Much of the sedimentation that takes place on the fan itself is done by the work of ephemeral braided streams; accurate analysis, therefore, recognizes a normal, though partial, correspondence between the alluvial fan and braided alluvial environments. For the sake of relative convenience, we treat these facies separately. The student should, however, be aware that this introduces a certain degree of artificiality into normal facies analysis.

In the sedimentary record, preserved fan deposits are particularly evident in deposits of Late Paleozoic – Early Mesozoic and Late Mesozoic – Mid-Tertiary age. These represent times of significant tectonic activity throughout much of the world. In North America, the Pennsylvanian-Permian time span is especially characterized by fan and fan delta development in the Appalachian, Rocky Mountain, and New Mexico-Texas-Oklahoma regions.

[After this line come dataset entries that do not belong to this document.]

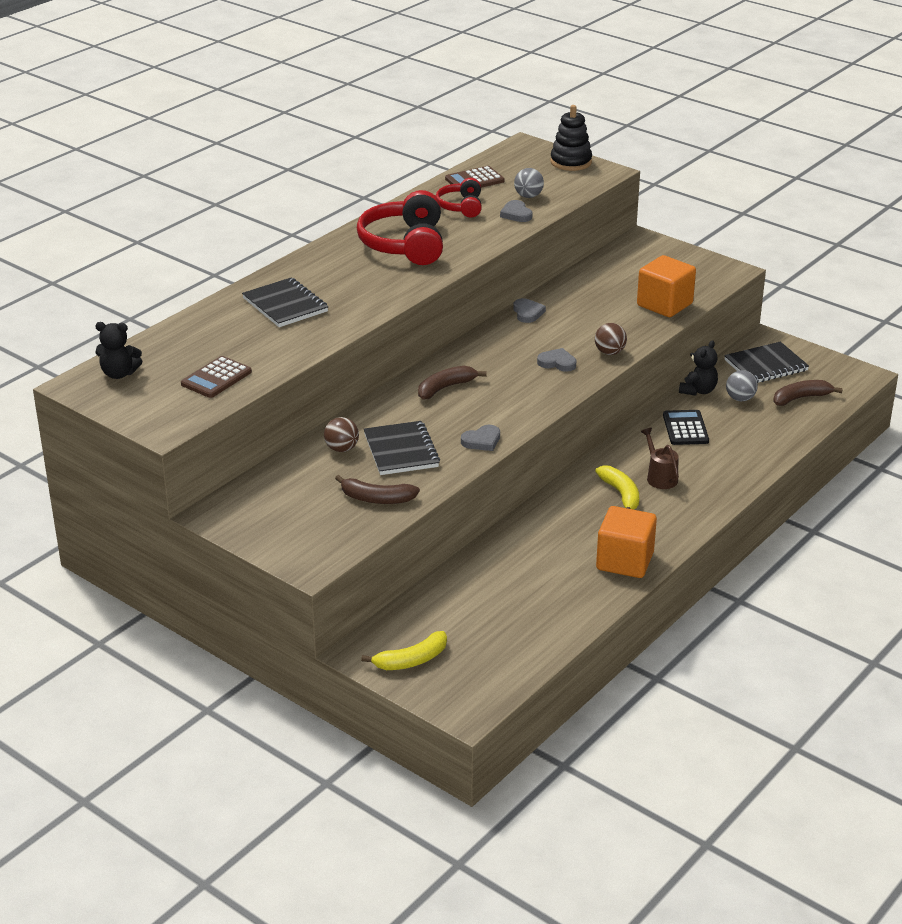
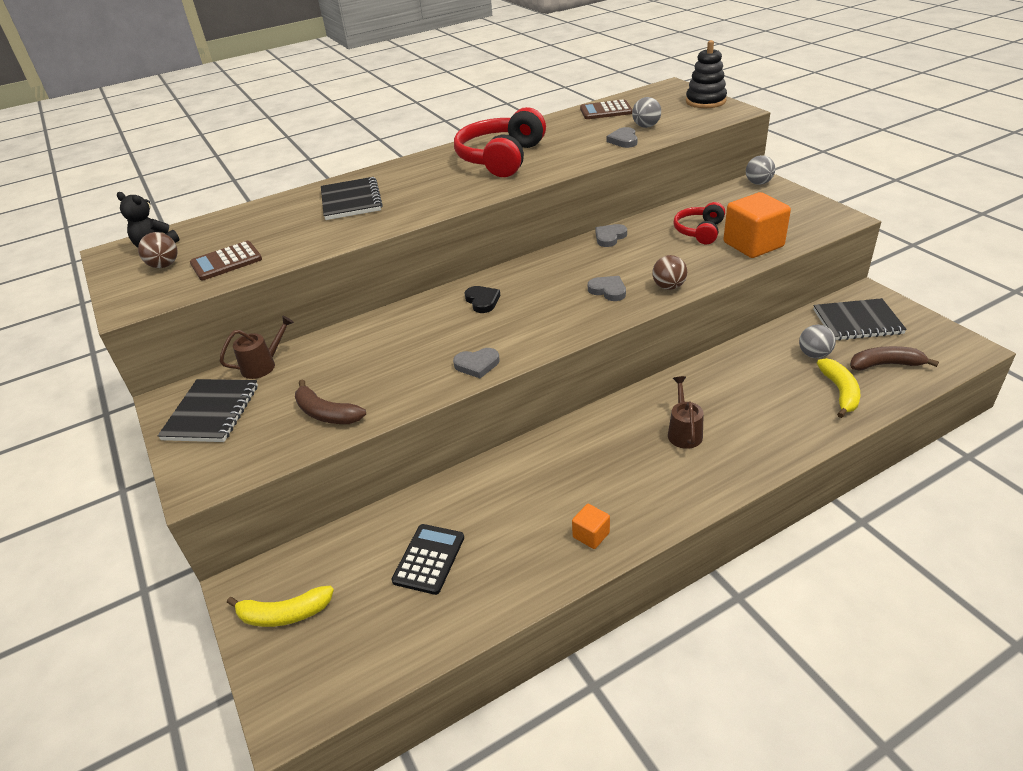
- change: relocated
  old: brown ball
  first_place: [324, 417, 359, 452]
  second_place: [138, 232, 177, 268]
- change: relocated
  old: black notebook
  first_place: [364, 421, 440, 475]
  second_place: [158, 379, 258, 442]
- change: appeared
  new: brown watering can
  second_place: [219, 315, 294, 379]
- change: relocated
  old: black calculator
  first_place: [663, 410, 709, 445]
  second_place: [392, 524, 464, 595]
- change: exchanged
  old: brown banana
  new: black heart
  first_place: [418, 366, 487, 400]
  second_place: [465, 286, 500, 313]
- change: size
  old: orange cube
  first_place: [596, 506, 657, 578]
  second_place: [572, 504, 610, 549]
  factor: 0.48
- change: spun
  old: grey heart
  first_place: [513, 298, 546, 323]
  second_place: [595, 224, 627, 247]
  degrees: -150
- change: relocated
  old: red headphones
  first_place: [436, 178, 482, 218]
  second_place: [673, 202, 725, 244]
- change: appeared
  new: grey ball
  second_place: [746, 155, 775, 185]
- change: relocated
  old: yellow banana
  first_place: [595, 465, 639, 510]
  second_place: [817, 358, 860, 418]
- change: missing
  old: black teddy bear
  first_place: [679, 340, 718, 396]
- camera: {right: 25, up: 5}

Generally speaking, the style of deposition on alluvial fans prevents them from acting as good reservoirs. To date, there are only a few, clear-cut examples of fields producing from terrestrial fan facies. (Fan deltas, meanwhile, are productive in many parts of north Texas and southern Oklahoma. Refer to Moore (1979) for an overview of Late Paleozoic paleogeography in this region.) They are often, however, extremely important to recognize and delineate in the subsurface due to their indication of both tectonic setting and source area composition. Given this, and the fact that fans commonly grade into alluvial plain environments – whose sediments have far greater potential to be good reservoirs — alluvial fans can serve as associated fades of crucial significance.